Back in rehearsal, Smyth frequently tells the actors to "just have fun with it," "just motor through it," "just play with it." Almost as frequently, he stops to show them exactly how he wants it done.

One of the players is doing a bit where he pretends to recognize a long-lost friend - a bottle by the name of Jack Daniel's. "Try doing a '30s movie," Smyth suggests. "You know - at the train station? 'Jack! Is that you, Jack?'"


Smyth becomes a breathy, lovelorn woman clutching a scarf at her throat and reaching out to the man in her past. In the movie, steam from the locomotive would be rising about her. Himself again, Smyth says, "try it. Just play with it. Go crazy."

Some actors are annoyed by directors who crowd them with examples. One is Deb Smyth, who had her share of run-ins with Bob soon after she joined LP in 1979. "She was one of those actors who comes out of college director-proof," he said. But they worked it out, Bob said, and had a respectful, we're-both-pros relationship before they became friends, and that friendship later led them into marriage.

The two were paired onstage last year in the LP production of Much Ado About Nothing. They played Beatrice and Benedict, two of Shakespeare's most fascinating lovers, who, with brilliant wordplay, perform the mating ritual of sharks, grazing each other with superficial wounds.
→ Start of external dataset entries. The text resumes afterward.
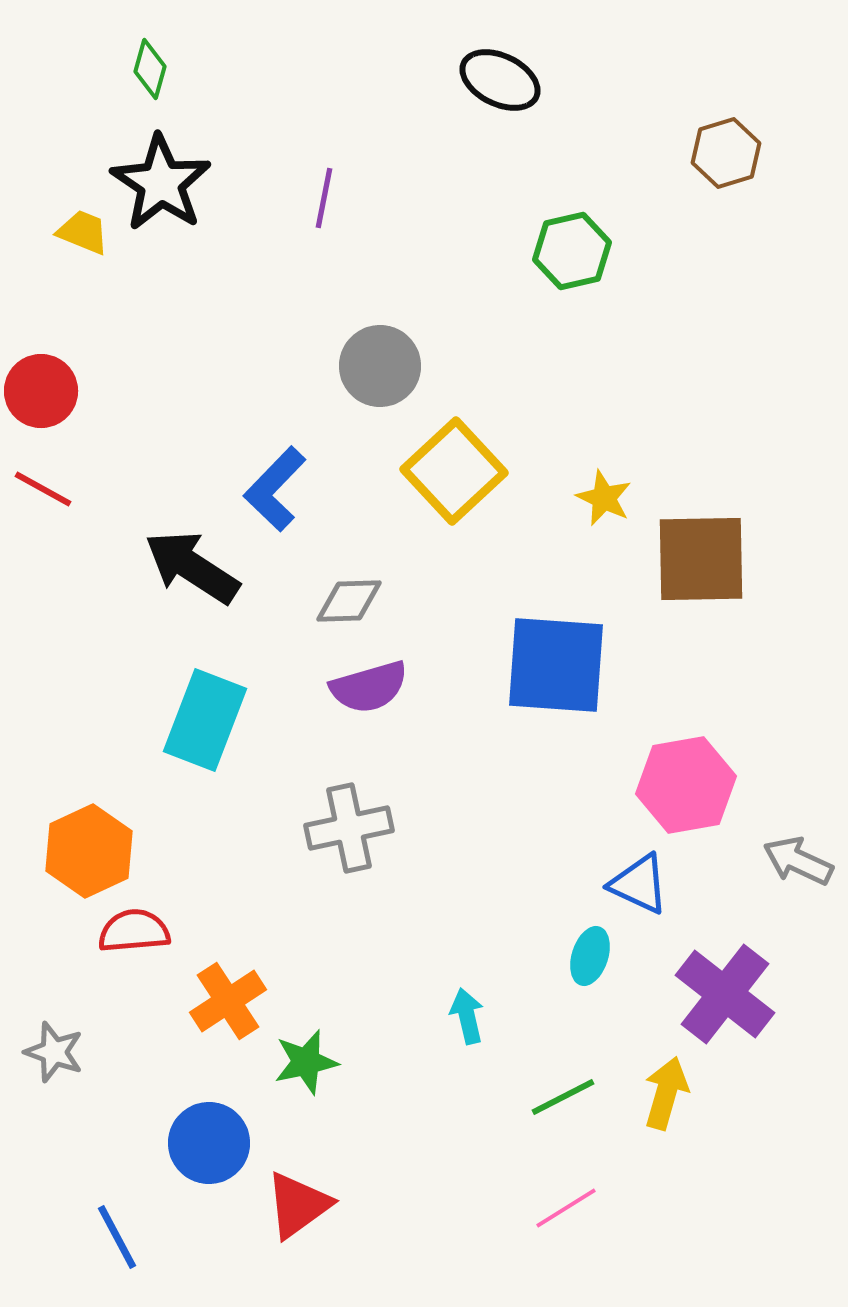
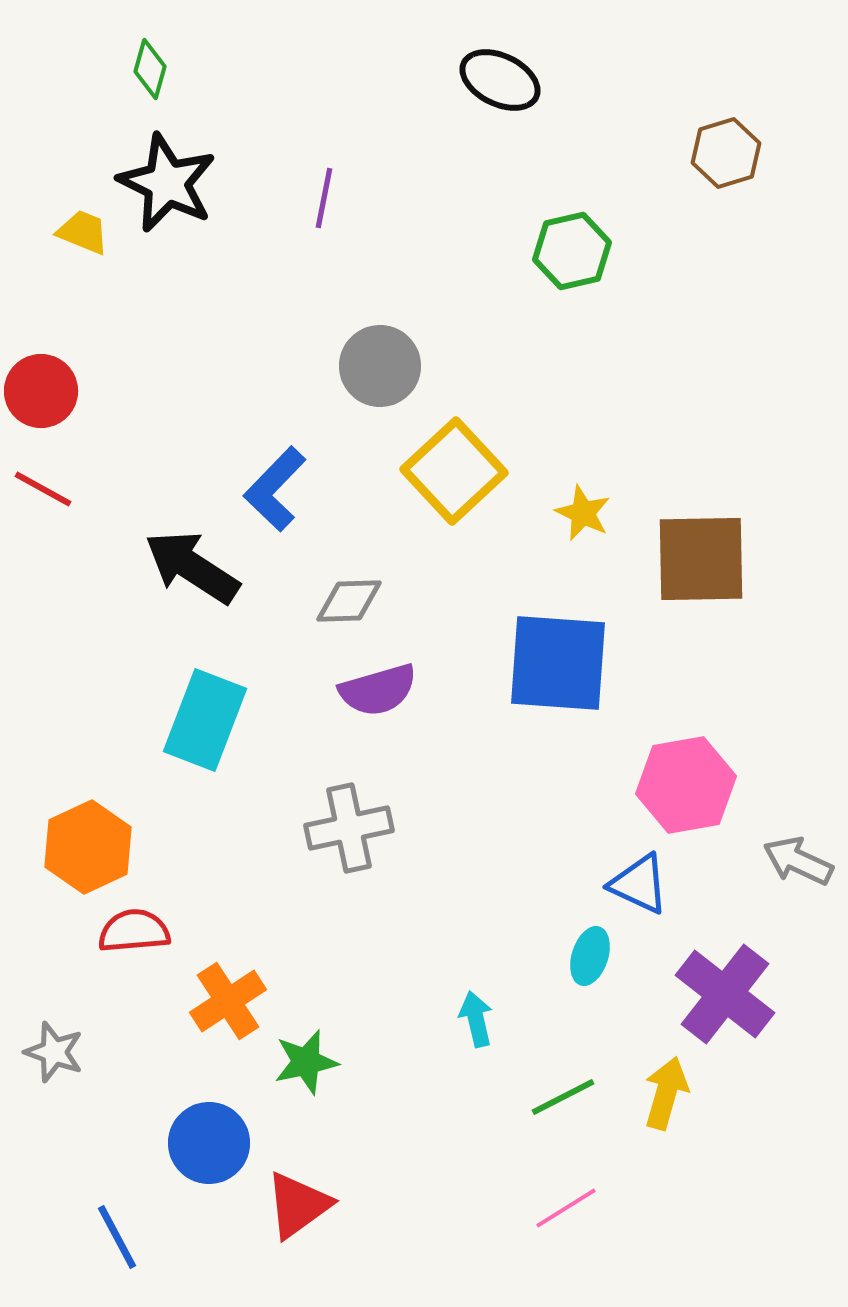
black star: moved 6 px right; rotated 8 degrees counterclockwise
yellow star: moved 21 px left, 15 px down
blue square: moved 2 px right, 2 px up
purple semicircle: moved 9 px right, 3 px down
orange hexagon: moved 1 px left, 4 px up
cyan arrow: moved 9 px right, 3 px down
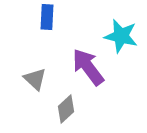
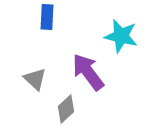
purple arrow: moved 5 px down
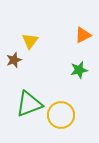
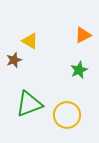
yellow triangle: rotated 36 degrees counterclockwise
green star: rotated 12 degrees counterclockwise
yellow circle: moved 6 px right
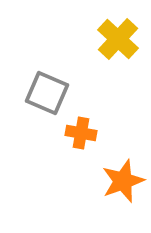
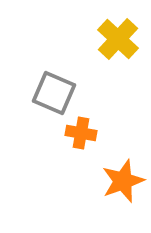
gray square: moved 7 px right
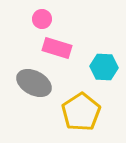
Taking it up a notch, the other two lovers, Hero and Claudio, were played by Smyth's former wife Mary and her present husband Lance Kidd. About ten years ago, Mary and Bob were still married, she fell in love with Lance, then an actor with the company, and moved to Oregon, where Lance eventually joined her. After the Smyths' divorce, the Kidds were married and returned to Coronado.


"It was very, very painful for me and everyone," said Smyth, "but eventually we did work things out where all of us found some real comfort and reconciliation and a sens of forgiveness."

Seeing Smyth on the same stage with Lance and Mary Kidd was a triumph of reconciliation or an outrage, depending on one's perspective.

"Some people came to me and said 'What in the hell are they doing here?'" Smyth said. "A couple said, 'I never thought I'd see those people on your stage again, and here are your season tickets.'"

Smyth added, calmly: "If there is anyone you shouldn't have to explain forgiveness and reconciliation to, it should be people of faith."

"I fell short of the glory, as we say," admitted Mary. "Well, we all did." She said her self-centeredness and immaturity were largely to blame for her feeling unloved by Bob at the time, though she didn't think much, either, of the counsel she received from pastors after she'd taken up with Lance. One told her to find help elsewhere, not in his congregation. As for Smyth, she said, "On the very day the divorce papers came to the door, I thought, 'We can turn this whole thing around. It doesn't have to be this way.' But with Bob - you can't tell a man like that, 'It's me or the theater.' Not someone with his vision."


Sometime after Smyth and Deborah Gilmore married five years ago, the couples met for dinner in La Jolia, toasted each other, and sang "Auld Lang Syne." They met later for breakfast in Coronado, where Smyth broached the subject of their returning to the LP stage. "It's been a healing and a blessing," Kidd said. "Whatever other people may think, it's what we know. Everyone has come out better."

Though the Kidds will probably return soon to Oregon, Mary continues to contribute to the company. She was the musical director for Joseph, which LP finally extended to March 31, the maximum run available at the Lyceum.


Lamb's Players founder Terrell, summarizing the difference between his and Smyth's visions for the company, said, "The job of a Christian is to spread the word and message of Jesus Christ.... Bob's stance is that evangelism is not that important. As long as you can keep a Christian theme going onstage, the message might also come through."